"Demaund. How many straws go to a goose's nest?
"A. None, for lack of feet.
Besides the puns which may be made within a language itself, through the variety of meanings of words and the similarity of sound in different words, there is a certain class of hybrid puns and conundrums which is made by the interchange of languages. The following story illustrates this class: A newly appointed and bashful young curate was visiting a young ladies' school in his parish.

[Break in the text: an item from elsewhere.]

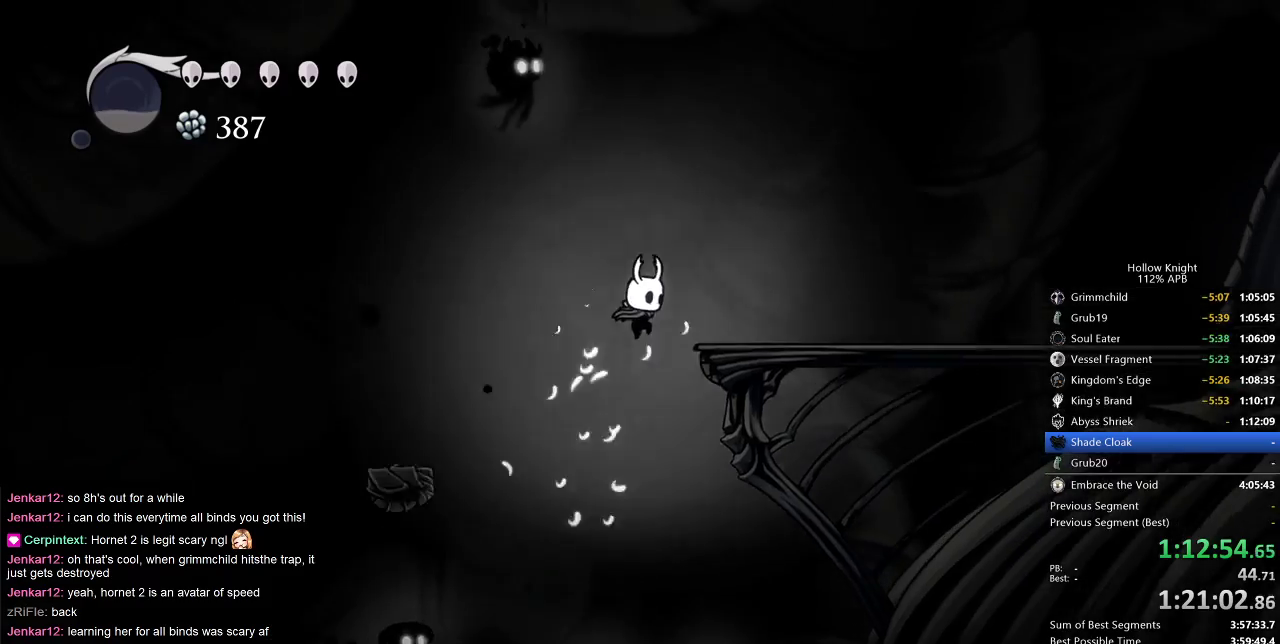
{"keys": ["right"], "events": [[117, "dash", "down"], [167, "jump", "up"], [217, "dash", "up"]]}
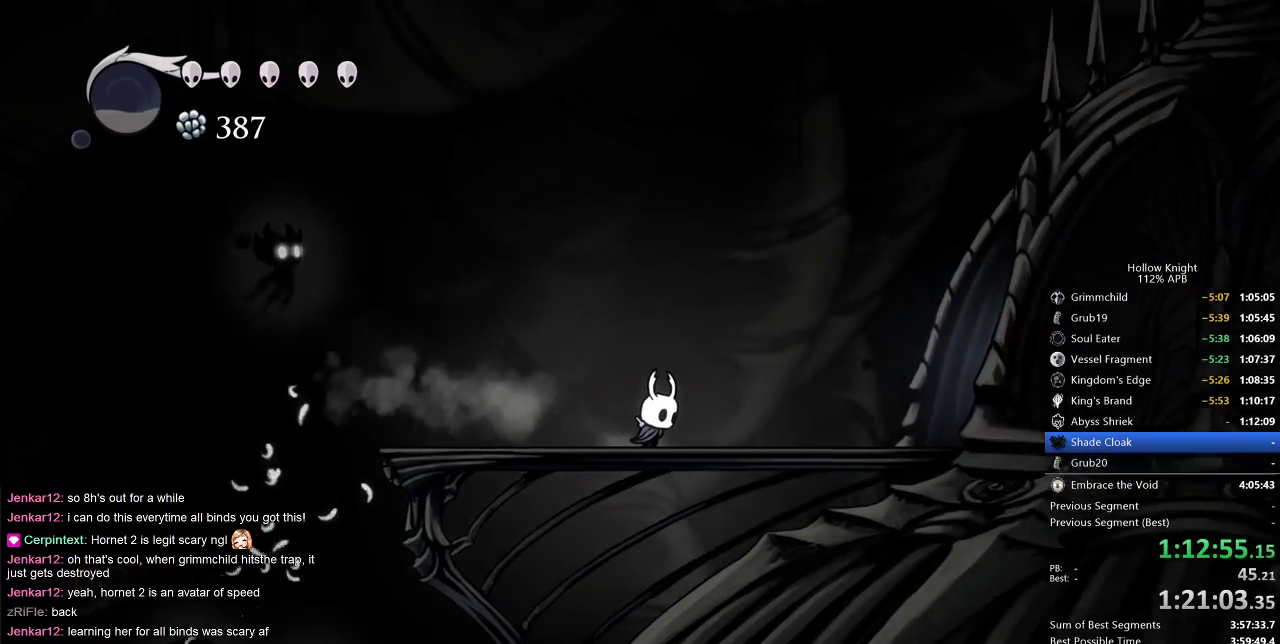
{"keys": ["right"], "events": [[400, "dash", "down"], [467, "dash", "up"]]}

The ordeal of facing so many blooming young misses was endured until, the class in Virgil having been found ill-prepared and the teacher having requested that the translation be made word for word, he was startled by the declaration made by a pretty young lady, "We kiss him in turn" (Vicissim, in turn), whereupon he ungallantly fled.
When Laud was Archbishop to Charles I, it is related that the Court Jester made the punning grace, "Great praise be to God and little Laud to the Devil," which resulted in his banishment by the Archbishop.
Shakespeare uses the conundrum with a masterly hand, ringing many changes upon it and producing many effects, both grave and gay. An example of the quizzical dialogue which has the wit of the conundrum as its basis, is found in "Twelfth Night," Act I., scene 5:
Clown. Good madonna, why mournest thou?
Olivia. Good fool, for my brother's death.
Clown. I think his soul is in hell, madonna.
Olivia. I know his soul is in heaven, fool.
Clown. The more fool, madonna, to mourn for your brother's soul being in heaven.
While the conundrum ranks as the formal literary representative of the spontaneous pun, the literature of wit is alive with the naked pun in its original state. Pope, Hood, Lamb, and Holmes are the names of some whose punning arraignments of puns and punsters make them at once judges and prisoners at the bar.
Theodore Hook is accredited with the original pun which is the basis of a common conundrum. He bragged that he could make a pun on any subject, and immediately a friend suggested that he make one on the King. "The King is no subject," was the prompt rejoinder.
The poems of Thomas Hood, the "king of punsters," abound in puns, and the sort of wit, subtle or broad, which may be expressed in puns. He was primarily a poet, and manipulated words in a masterly fashion, not letting them deflect his thought. An example of the inevitableness of his punning is found in the poem on "Sally Brown": "They went and told the sexton, and the sexton toll'd the bell."
A friendly contest between Hook and Hood, as to which could make the best pun, resulted in a draw, the efforts of the two men being of equal merit, according to the friend who was called upon to decide.
Alexander Pope, although disapproving of the pun as a trifling form of wit, once challenged his hearers to suggest a word upon which he could not make a pun. The word "keelhauling," meaning to draw a man under a ship, was given by a woman present. "That, Madam," replied Pope, "is indeed putting a man under a hardship."